La vida, aquella nueva a la que se refería Lucía, era sin duda un difícil comienzo. Por más que cueste entenderlo, una corta ausencia para ciertos asuntos... suele ser inmensamente larga. Cerca de cinco años de prisión llevados a la libertad, es como una incansable tortura cinco veces. Lo que se había extraviado en el tiempo, era necesario otra vida para recuperarlo. Hasta la inofensiva suavidad de una cómoda cama sería un fastidio. El más sano murmullo crearía aturdimiento. La más honesta sonrisa expresaría repudio. La mano amiga insinuaría amenaza. Una voz de aliento fatigaría el alma. La sensualidad de un beso causaría náuseas y el olor a amor, amansaría las pasiones despertando los miedos que fueran sus inseparables amigos por tanto tiempo.

¿Las palabras de Lucía tendrían el mismo efecto y significado en el grupo de rebeldes del ERAL beneficiados con la excarcelación como parte del canje, cuando emprendían nuevamente el camino hacia una libertad extraña, perversa e injusta, sin alcanzar a comprenderlo? ¿Era ese el milagro para sus vidas? ¿Estarían dispuestos a asumir nuevamente las cadenas de la perversión y regresar al tenebroso mundo del terrorismo que dejaba inconscientes y agonizantes, tanto a las víctimas como a sus familiares?
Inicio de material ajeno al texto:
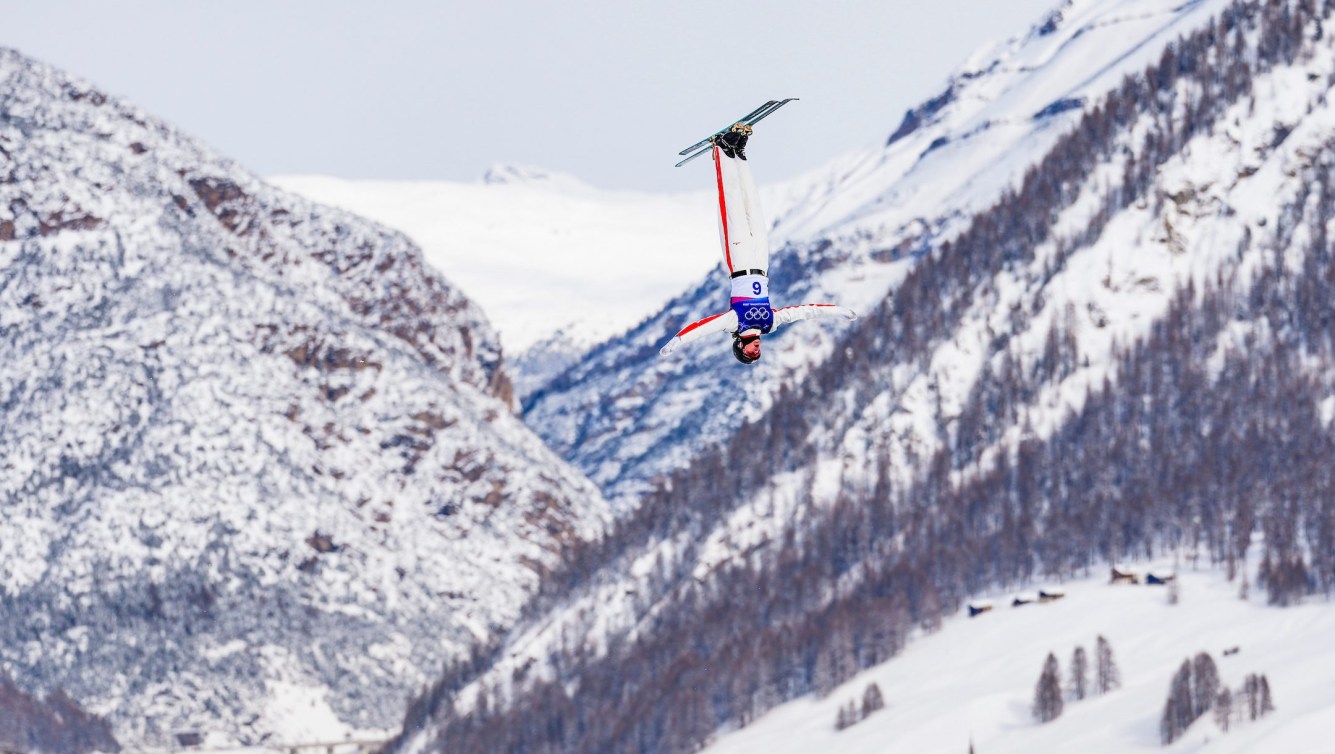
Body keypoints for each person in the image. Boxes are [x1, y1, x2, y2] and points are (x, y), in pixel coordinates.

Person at [658, 124, 855, 363]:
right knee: (753, 204)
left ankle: (722, 151)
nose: (756, 350)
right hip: (761, 263)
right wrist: (837, 311)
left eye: (750, 352)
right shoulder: (769, 324)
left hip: (739, 263)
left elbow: (703, 327)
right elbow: (803, 312)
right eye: (757, 353)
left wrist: (676, 341)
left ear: (739, 344)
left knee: (732, 207)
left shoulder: (734, 322)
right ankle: (739, 154)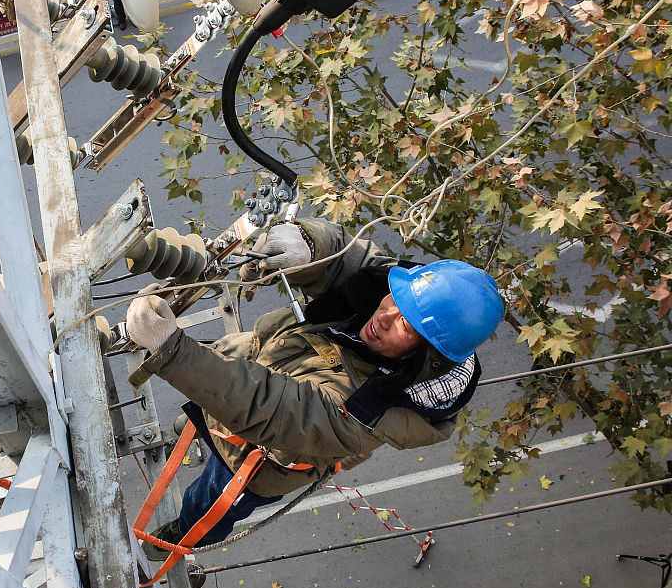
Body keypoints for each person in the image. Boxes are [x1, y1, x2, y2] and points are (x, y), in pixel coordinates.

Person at [125, 218, 505, 558]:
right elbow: (352, 259)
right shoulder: (398, 297)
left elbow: (266, 407)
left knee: (206, 503)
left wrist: (171, 350)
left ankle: (177, 540)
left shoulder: (369, 411)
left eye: (406, 325)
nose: (383, 317)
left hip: (253, 460)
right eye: (395, 300)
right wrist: (311, 245)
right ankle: (196, 429)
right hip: (248, 371)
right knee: (206, 414)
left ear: (428, 352)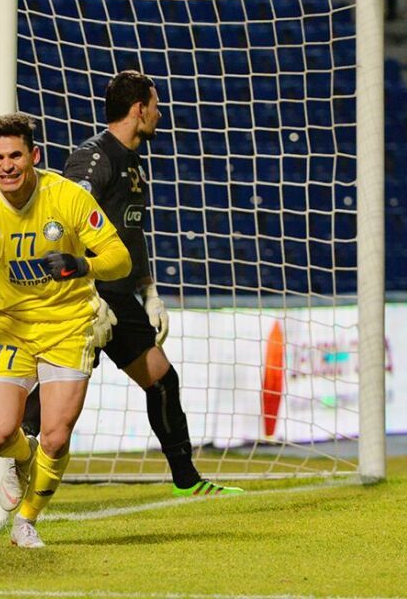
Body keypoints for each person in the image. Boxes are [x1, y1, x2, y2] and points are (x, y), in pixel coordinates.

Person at [22, 70, 243, 498]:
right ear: (139, 109)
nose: (160, 114)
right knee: (61, 392)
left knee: (161, 379)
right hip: (89, 294)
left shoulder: (131, 161)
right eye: (156, 106)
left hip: (120, 295)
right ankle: (10, 450)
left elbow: (131, 234)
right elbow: (63, 223)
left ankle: (187, 481)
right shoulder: (93, 158)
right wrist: (85, 291)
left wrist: (150, 292)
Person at [0, 113, 131, 547]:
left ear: (34, 156)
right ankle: (23, 458)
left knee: (55, 437)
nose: (7, 166)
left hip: (68, 325)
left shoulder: (67, 196)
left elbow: (120, 259)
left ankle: (26, 521)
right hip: (10, 329)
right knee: (0, 436)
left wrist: (82, 265)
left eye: (15, 155)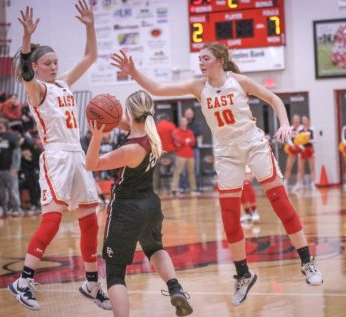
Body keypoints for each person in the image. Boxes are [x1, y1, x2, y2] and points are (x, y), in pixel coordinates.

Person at [111, 42, 323, 306]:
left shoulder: (240, 81)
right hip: (226, 152)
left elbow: (274, 99)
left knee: (280, 202)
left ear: (220, 60)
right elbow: (156, 89)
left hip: (253, 144)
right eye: (199, 59)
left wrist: (284, 124)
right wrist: (134, 72)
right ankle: (243, 275)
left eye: (206, 58)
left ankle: (307, 262)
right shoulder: (198, 87)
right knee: (230, 216)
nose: (201, 62)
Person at [7, 2, 111, 311]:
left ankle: (92, 283)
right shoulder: (36, 89)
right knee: (52, 218)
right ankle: (22, 281)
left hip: (77, 155)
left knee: (89, 219)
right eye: (48, 63)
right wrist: (26, 39)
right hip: (56, 157)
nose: (53, 67)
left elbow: (91, 56)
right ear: (37, 67)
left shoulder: (64, 83)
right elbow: (24, 70)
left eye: (55, 62)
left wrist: (90, 25)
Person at [85, 90, 193, 317]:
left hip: (126, 208)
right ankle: (175, 288)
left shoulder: (130, 149)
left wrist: (96, 136)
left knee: (115, 273)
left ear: (129, 112)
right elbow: (127, 122)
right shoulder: (151, 135)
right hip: (151, 205)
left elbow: (91, 164)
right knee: (155, 249)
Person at [0, 118, 22, 217]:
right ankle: (5, 209)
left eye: (0, 124)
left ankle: (16, 208)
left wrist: (15, 167)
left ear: (5, 125)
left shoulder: (12, 136)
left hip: (10, 169)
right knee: (1, 191)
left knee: (13, 190)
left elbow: (17, 153)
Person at [171, 117, 198, 196]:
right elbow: (177, 140)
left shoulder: (190, 132)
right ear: (180, 122)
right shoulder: (176, 131)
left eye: (184, 121)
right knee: (177, 172)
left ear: (187, 123)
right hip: (180, 155)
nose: (183, 122)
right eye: (182, 121)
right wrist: (186, 141)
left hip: (190, 155)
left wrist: (183, 141)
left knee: (191, 173)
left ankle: (193, 189)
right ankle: (174, 189)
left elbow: (193, 142)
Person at [155, 113, 177, 193]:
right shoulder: (171, 125)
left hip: (161, 153)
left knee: (160, 171)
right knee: (174, 170)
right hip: (171, 152)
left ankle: (160, 188)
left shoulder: (156, 127)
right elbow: (176, 138)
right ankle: (172, 187)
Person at [183, 107, 203, 190]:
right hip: (184, 150)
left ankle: (198, 187)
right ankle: (185, 187)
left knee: (196, 169)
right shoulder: (182, 124)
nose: (189, 115)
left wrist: (200, 144)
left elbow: (199, 136)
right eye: (188, 113)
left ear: (193, 115)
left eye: (190, 113)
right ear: (185, 114)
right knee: (184, 170)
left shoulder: (196, 124)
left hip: (194, 149)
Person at [294, 115, 316, 190]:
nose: (304, 122)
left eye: (305, 120)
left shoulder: (312, 129)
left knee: (312, 167)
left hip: (310, 149)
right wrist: (302, 147)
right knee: (300, 168)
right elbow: (297, 141)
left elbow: (314, 140)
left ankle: (313, 183)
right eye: (303, 120)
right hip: (301, 150)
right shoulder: (300, 130)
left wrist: (307, 140)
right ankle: (298, 183)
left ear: (308, 121)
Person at [283, 114, 301, 187]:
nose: (296, 121)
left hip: (300, 149)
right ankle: (285, 183)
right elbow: (288, 139)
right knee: (288, 167)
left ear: (299, 120)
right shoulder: (290, 128)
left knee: (300, 167)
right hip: (292, 149)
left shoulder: (301, 128)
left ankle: (299, 183)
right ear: (293, 120)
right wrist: (293, 146)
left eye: (297, 119)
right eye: (295, 119)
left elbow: (304, 139)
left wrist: (298, 146)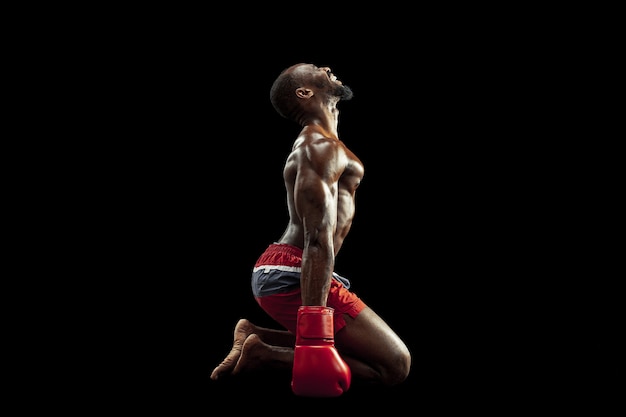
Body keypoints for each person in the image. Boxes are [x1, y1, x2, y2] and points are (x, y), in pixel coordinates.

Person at [210, 63, 411, 396]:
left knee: (379, 361)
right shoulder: (318, 149)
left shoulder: (325, 144)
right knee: (395, 365)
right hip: (294, 266)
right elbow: (317, 237)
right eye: (317, 69)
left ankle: (257, 338)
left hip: (289, 264)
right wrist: (316, 336)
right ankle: (265, 356)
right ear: (305, 93)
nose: (327, 68)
No era un secreto que muchos de ellos habían sido forzados a la ignominia de una vida silvestre y sus oscuras intenciones. Bastarían los ojos para juzgar si dentro del acuerdo humanitario, sumado a los beneficios de la suspensión condicional de la pena para los miembros del grupo guerrillero acordado dentro del marco jurídico del canje, la calidad de vida futura, fuera igual, un elemento complaciente de juicio y consentimiento para los elegidos. No hay que olvidar que la ceguera ronda, cuando la mente olvida y los conflictos resucitan.
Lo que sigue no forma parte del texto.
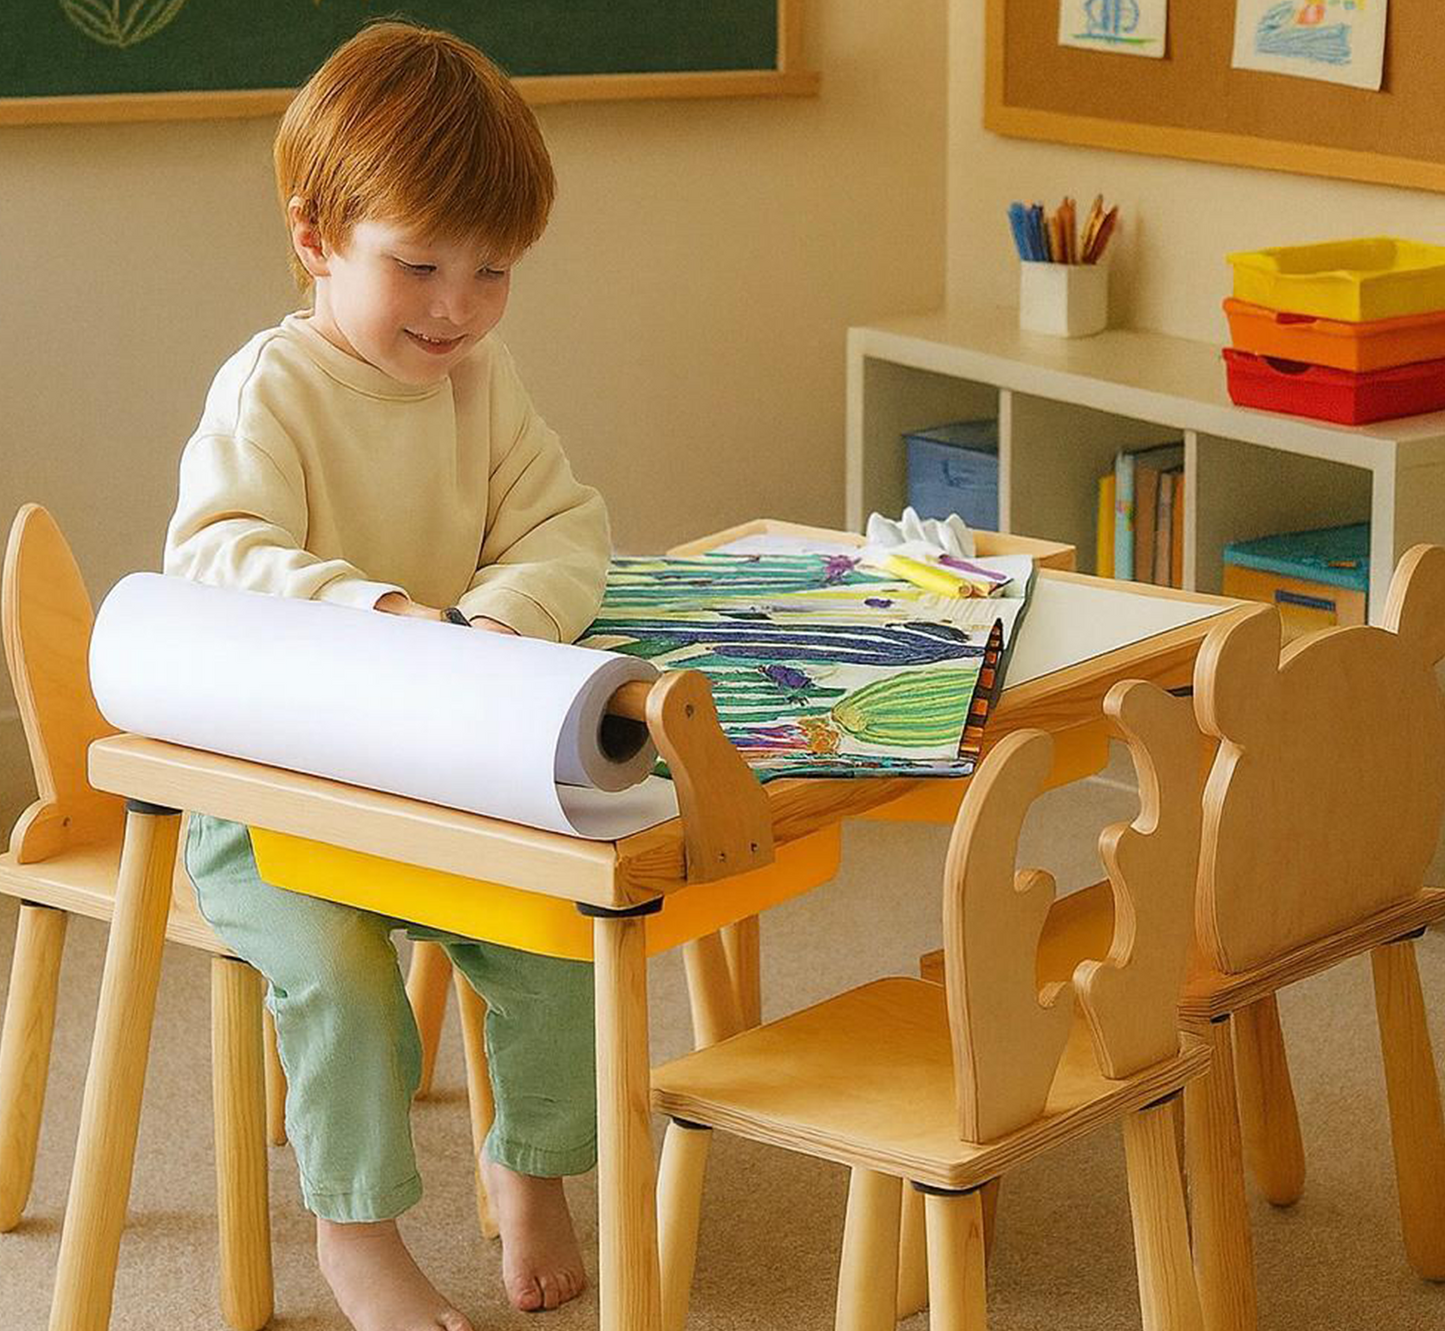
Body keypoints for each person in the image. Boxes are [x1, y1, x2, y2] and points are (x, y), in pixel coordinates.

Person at [164, 20, 608, 1329]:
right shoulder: (270, 390)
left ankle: (530, 1168)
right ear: (315, 238)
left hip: (438, 769)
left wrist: (497, 619)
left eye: (492, 271)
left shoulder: (480, 377)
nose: (456, 307)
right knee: (346, 985)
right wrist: (382, 615)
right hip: (269, 794)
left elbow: (563, 526)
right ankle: (355, 1233)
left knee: (558, 936)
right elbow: (217, 556)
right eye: (418, 265)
Con sus miradas clavadas en la tierra de la violencia, del viaje sin retorno y del nunca jamás para un amor extraviado, no era difícil imaginar que la complacencia de los guerrilleros tenía límites. Eran seres humanos que retornaban al hábitat donde pertenecían, como bestias mansas que pronto habrían de recuperar la ira, o simplemente, perecerían en el intento. Pero si así lo habían permitido, el regreso al infierno no era responsabilidad de nadie más que su vocación por jugar al malo. Sabido fue por los medios, que guerrilleros presos se declararon en rebeldía frente al Secretariado del ERAL, pidiendo no ser incluidos en una lista de canjeables por rehenes. Solo ansiaban recuperar la libertad, pero nunca, de retornar al paraíso de la muerte, al infierno de las armas, al estómago del ERAL para su satisfacción y necesidades. Respirar sin miedo, ya era una bendición y un principio valioso que, durante su estadía en la prisión, se enteraron que existía en la vida de los seres humanos. El gobierno como una ofrenda a su compromiso de cambio, les ofreció el programa de reinserción que les permitía acceder a una vida normal, la de otros peligros menos inminentes.